§ Exercise directions: Below are lines of data; count those containing the word "Case" and write nothing but the number.

Document images with source code
■ ■ ■ ■ ■

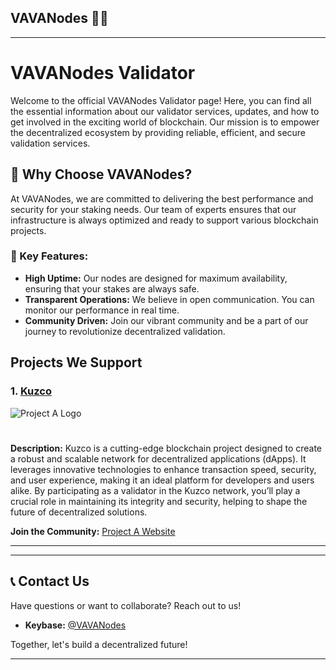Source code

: ## VAVANodes 😶‍🌫️


---

# VAVANodes Validator

Welcome to the official VAVANodes Validator page! Here, you can find all the essential information about our validator services, updates, and how to get involved in the exciting world of blockchain. Our mission is to empower the decentralized ecosystem by providing reliable, efficient, and secure validation services.

## 🚀 Why Choose VAVANodes?

At VAVANodes, we are committed to delivering the best performance and security for your staking needs. Our team of experts ensures that our infrastructure is always optimized and ready to support various blockchain projects. 

### 🌟 Key Features:
- **High Uptime:** Our nodes are designed for maximum availability, ensuring that your stakes are always safe.
- **Transparent Operations:** We believe in open communication. You can monitor our performance in real time.
- **Community Driven:** Join our vibrant community and be a part of our journey to revolutionize decentralized validation.

## Projects We Support

### 1. **[Kuzco](https://medium.com/@VAVANodes/your-adventure-begins-setting-up-a-kuzco-validator-node-a4539f889740)**
   ![Project A Logo](https://pbs.twimg.com/profile_images/1764818290948628480/kdK2Iay9_200x200.png)
   #
**Description:** Kuzco is a cutting-edge blockchain project designed to create a robust and scalable network for decentralized applications (dApps). It leverages innovative technologies to enhance transaction speed, security, and user experience, making it an ideal platform for developers and users alike. By participating as a validator in the Kuzco network, you’ll play a crucial role in maintaining its integrity and security, helping to shape the future of decentralized solutions.

   **Join the Community:** [Project A Website](https://kuzco.xyz/)

---

---

## 📞 Contact Us

Have questions or want to collaborate? Reach out to us!

- **Keybase:** [@VAVANodes](https://keybase.io/vavanodes)

Together, let's build a decentralized future!

---

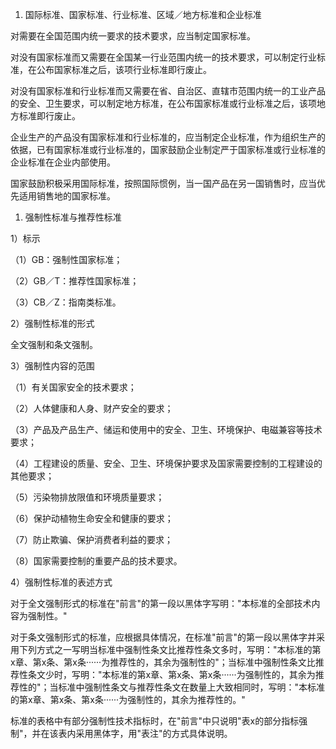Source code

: 
1. 国际标准、国家标准、行业标准、区域／地方标准和企业标准

对需要在全国范围内统一要求的技术要求，应当制定国家标准。

对没有国家标准而又需要在全国某一行业范围内统一的技术要求，可以制定行业标准，在公布国家标准之后，该项行业标准即行废止。

对没有国家标准和行业标准而又需要在省、自治区、直辖市范围内统一的工业产品的安全、卫生要求，可以制定地方标准，在公布国家标准或行业标准之后，该项地方标准即行废止。

企业生产的产品没有国家标准和行业标准的，应当制定企业标准，作为组织生产的依据，已有国家标准或行业标准的，国家鼓励企业制定严于国家标准或行业标准的企业标准在企业内部使用。

国家鼓励积极采用国际标准，按照国际惯例，当一国产品在另一国销售时，应当优先适用销售地的国家标准。

1. 强制性标准与推荐性标准

1）标示

（1）GB：强制性国家标准；

（2）GB／T：推荐性国家标准；

（3）CB／Z：指南类标准。

2）强制性标准的形式

全文强制和条文强制。

3）强制性内容的范围

（1）有关国家安全的技术要求；

（2）人体健康和人身、财产安全的要求；

（3）产品及产品生产、储运和使用中的安全、卫生、环境保护、电磁兼容等技术要求；

（4）工程建设的质量、安全、卫生、环境保护要求及国家需要控制的工程建设的其他要求；

（5）污染物排放限值和环境质量要求；

（6）保护动植物生命安全和健康的要求；

（7）防止欺骗、保护消费者利益的要求；

（8）国家需要控制的重要产品的技术要求。

4）强制性标准的表述方式

对于全文强制形式的标准在"前言"的第一段以黑体字写明："本标准的全部技术内容为强制性。"

对于条文强制形式的标准，应根据具体情况，在标准"前言"的第一段以黑体字并采用下列方式之一写明当标准中强制性条文比推荐性条文多时，写明："本标准的第x章、第x条、第x条······为推荐性的，其余为强制性的"；当标准中强制性条文比推荐性条文少时，写明："本标准的第x章、第x条、第x条······为强制性的，其余为推荐性的"；当标准中强制性条文与推荐性条文在数量上大致相同时，写明："本标准的第x章、第x条、第x条······为强制性的，其余为推荐性的。"

标准的表格中有部分强制性技术指标时，在"前言"中只说明"表x的部分指标强制"，并在该表内采用黑体字，用"表注"的方式具体说明。
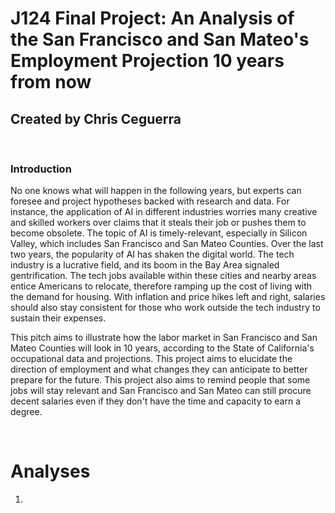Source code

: # J124 Final Project: An Analysis of the San Francisco and San Mateo's Employment Projection 10 years from now
## Created by Chris Ceguerra
</br>

### Introduction
<p>No one knows what will happen in the following years, but experts can foresee and project hypotheses backed with research and data. For instance, the application of AI in different industries worries many creative and skilled workers over claims that it steals their job or pushes them to become obsolete. The topic of AI is timely-relevant, especially in Silicon Valley, which includes San Francisco and San Mateo Counties. Over the last two years, the popularity of AI has shaken the digital world. The tech industry is a lucrative field, and its boom in the Bay Area signaled gentrification. The tech jobs available within these cities and nearby areas entice Americans to relocate, therefore ramping up the cost of living with the demand for housing. With inflation and price hikes left and right, salaries should also stay consistent for those who work outside the tech industry to sustain their expenses. 
<p> This pitch aims to illustrate how the labor market in San Francisco and San Mateo Counties will look in 10 years, according to the State of California's occupational data and projections. This project aims to elucidate the direction of employment and what changes they can anticipate to better prepare for the future. This project also aims to remind people that some jobs will stay relevant and San Francisco and San Mateo can still procure decent salaries even if they don't have the time and capacity to earn a degree. </p>
</br>  

# Analyses
1. 
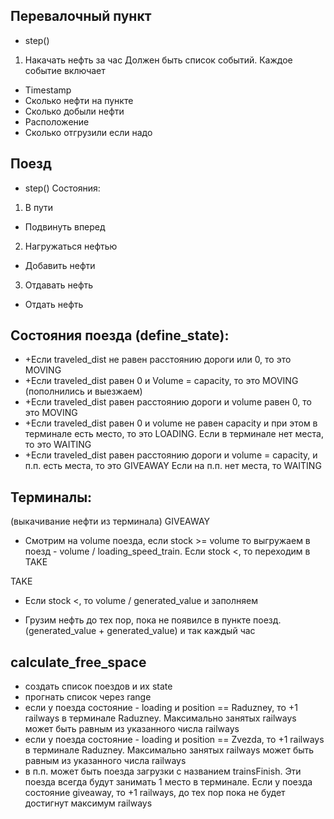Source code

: ## Перевалочный пункт
- step()
1. Накачать нефть за час
Должен быть список событий.
Каждое событие включает
- Timestamp
- Сколько нефти на пункте
- Сколько добыли нефти
- Расположение
- Сколько отгрузили если надо

## Поезд
- step()
Состояния:
1. В пути
- Подвинуть вперед

2. Нагружаться нефтью
- Добавить нефти

3. Отдавать нефть
- Отдать нефть


## Cостояния поезда (define_state):
- +Если traveled_dist не равен расстоянию дороги или 0, то это  MOVING
- +Если traveled_dist равен 0 и Volume = capacity, то это MOVING (пополнились и выезжаем)
- +Если traveled_dist равен расстоянию дороги и volume равен 0, то это MOVING
- +Если traveled_dist равен 0 и volume не равен capacity и при этом в терминале есть место, то это LOADING.
        Если в терминале нет места, то это WAITING
- +Если traveled_dist равен расстоянию дороги и volume = capacity, и п.п. есть места, то это GIVEAWAY
        Если на п.п. нет места, то WAITING

## Терминалы:
(выкачивание нефти из терминала)
GIVEAWAY
- Смотрим на volume поезда, если stock >= volume то выгружаем в поезд - volume / loading_speed_train.
    Если stock <, то переходим в TAKE

TAKE
- Если stock <, то volume / generated_value и заполняем 

- Грузим нефть до тех пор, пока не появилсе в пункте поезд. (generated_value + generated_value) и так каждый час

        
## calculate_free_space
- создать список поездов и их state
- прогнать список через range
- если у поезда состояние - loading и position == Raduzney, то +1 railways в терминале Raduzney. Максимально занятых railways может быть равным из указанного числа railways
- если у поезда состояние - loading и position == Zvezda, то +1 railways в терминале Raduzney. Максимально занятых railways может быть равным из указанного числа railways
- в п.п. может быть поезда загрузки с названием trainsFinish. Эти поезда всегда будут занимать 1 место в терминале. 
Если у поезда состояние giveaway, то +1 railways, до тех пор пока не будет достигнут максимум railways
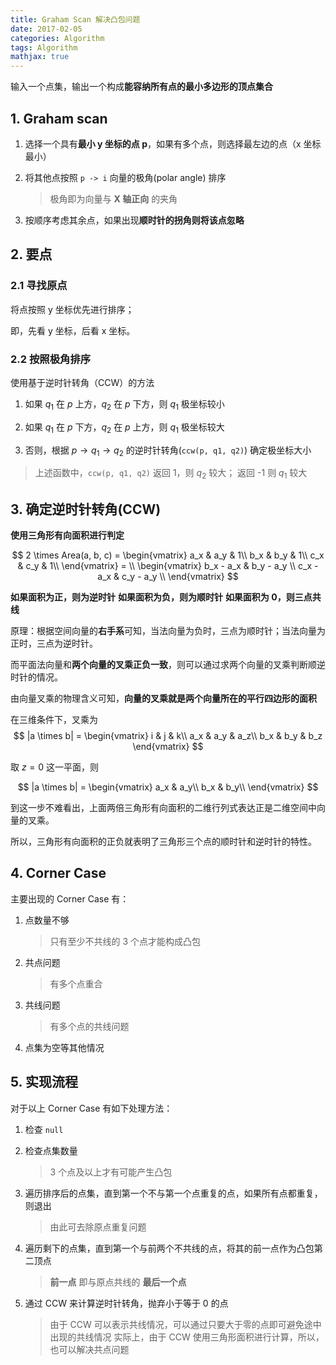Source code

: ---
title: Graham Scan 解决凸包问题
date: 2017-02-05
categories: Algorithm
tags: Algorithm
mathjax: true---

输入一个点集，输出一个构成**能容纳所有点的最小多边形的顶点集合**

## 1. Graham scan

1. 选择一个具有**最小 y 坐标的点 p**，如果有多个点，则选择最左边的点（x 坐标最小）


2. 将其他点按照 `p -> i` 向量的极角(polar angle) 排序

    > 极角即为向量与 **X 轴正向** 的夹角

3. 按顺序考虑其余点，如果出现**顺时针的拐角则将该点忽略**


<!-- more -->

## 2. 要点

### 2.1 寻找原点

将点按照 y 坐标优先进行排序；

即，先看 y 坐标，后看 x 坐标。


### 2.2 按照极角排序

使用基于逆时针转角（CCW）的方法

1. 如果 $q_1$ 在 $p$ 上方，$q_2$ 在 $p$ 下方，则 $q_1$ 极坐标较小

2. 如果 $q_1$ 在 $p$ 下方，$q_2$ 在 $p$ 上方，则 $q_1$ 极坐标较大

3. 否则，根据 $p \to q_1 \to q_2$ 的逆时针转角(`ccw(p, q1, q2)`) 确定极坐标大小

> 上述函数中，`ccw(p, q1, q2)` 返回 1，则 $q_2$ 较大；
返回 -1 则 $q_1$ 较大

## 3. 确定逆时针转角(CCW)

**使用三角形有向面积进行判定**

$$
2 \times Area(a, b, c) =
\begin{vmatrix}
a_x & a_y & 1\\
b_x & b_y & 1\\
c_x & c_y & 1\\
\end{vmatrix}
= \\
\begin{vmatrix}
b_x - a_x & b_y - a_y \\
c_x - a_x & c_y - a_y \\
\end{vmatrix}
$$

**如果面积为正，则为逆时针**
**如果面积为负，则为顺时针**
**如果面积为 0，则三点共线**

原理：根据空间向量的**右手系**可知，当法向量为负时，三点为顺时针；当法向量为正时，三点为逆时针。

而平面法向量和**两个向量的叉乘正负一致**，则可以通过求两个向量的叉乘判断顺逆时针的情况。

由向量叉乘的物理含义可知，**向量的叉乘就是两个向量所在的平行四边形的面积**

在三维条件下，叉乘为
$$
|a \times b| =
\begin{vmatrix}
i & j & k\\
a_x & a_y & a_z\\
b_x & b_y & b_z
\end{vmatrix}
$$

取 $z = 0$ 这一平面，则

$$
|a \times b| =
\begin{vmatrix}
a_x & a_y\\
b_x & b_y\\
\end{vmatrix}
$$

到这一步不难看出，上面两倍三角形有向面积的二维行列式表达正是二维空间中向量的叉乘。

所以，三角形有向面积的正负就表明了三角形三个点的顺时针和逆时针的特性。




## 4. Corner Case

主要出现的 Corner Case 有：

1. 点数量不够

    > 只有至少不共线的 3 个点才能构成凸包

1. 共点问题

    > 有多个点重合

2. 共线问题

    > 有多个点的共线问题

4. 点集为空等其他情况

## 5. 实现流程

对于以上 Corner Case 有如下处理方法：

1. 检查 `null`



2. 检查点集数量

    > 3 个点及以上才有可能产生凸包


3. 遍历排序后的点集，直到第一个不与第一个点重复的点，如果所有点都重复，则退出

    > 由此可去除原点重复问题


4. 遍历剩下的点集，直到第一个与前两个不共线的点，将其的前一点作为凸包第二顶点

    > **前一点** 即与原点共线的 **最后一个点**


5. 通过 CCW 来计算逆时针转角，抛弃小于等于 0 的点

    > 由于 CCW 可以表示共线情况，可以通过只要大于零的点即可避免途中出现的共线情况
    > 实际上，由于 CCW 使用三角形面积进行计算，所以，也可以解决共点问题
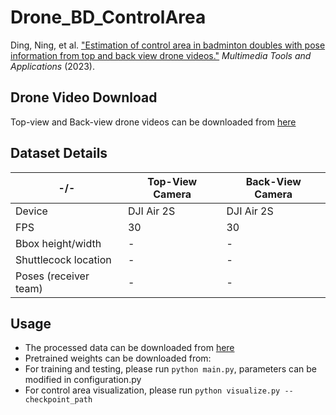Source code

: # Drone_BD_ControlArea

Ding, Ning, et al. ["Estimation of control area in badminton doubles with pose information from top and back view drone videos."](https://doi.org/10.1007/s11042-023-16362-1) *Multimedia Tools and Applications* (2023). 
## Drone Video Download
Top-view and Back-view drone videos can be downloaded from [here](https://drive.google.com/drive/folders/1sIKIDLjyhccO_y6gXeaIkr_1gu1o0vYw?usp=drive_link)

## Dataset Details

| -/-       | Top-View Camera | Back-View Camera |
| --------- | -------- | -------- | 
| Device    | DJI Air 2S   | DJI Air 2S   |
| FPS       | 30           |    30        | 
| Bbox height/width     |  - |  -  |
| Shuttlecock location    |  -  |  -  |
| Poses (receiver team)    |  -  |  -  |





## Usage
- The processed data can be downloaded from [here](https://drive.google.com/file/d/1DcaLrBW0IGFKLnvDKuqXlVz0PWTNU6Pz/view?usp=drive_link)
- Pretrained weights can be downloaded from: 
- For training and testing, please run `python main.py`, parameters can be modified in configuration.py
- For control area visualization, please run `python visualize.py --checkpoint_path`
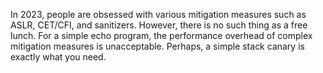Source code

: In 2023, people are obsessed with various mitigation measures such as ASLR, CET/CFI, and sanitizers. However, there is no such thing as a free lunch. For a simple echo program, the performance overhead of complex mitigation measures is unacceptable. Perhaps, a simple stack canary is exactly what you need.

■ ■ ■ ■ ■

§ The completed task: 3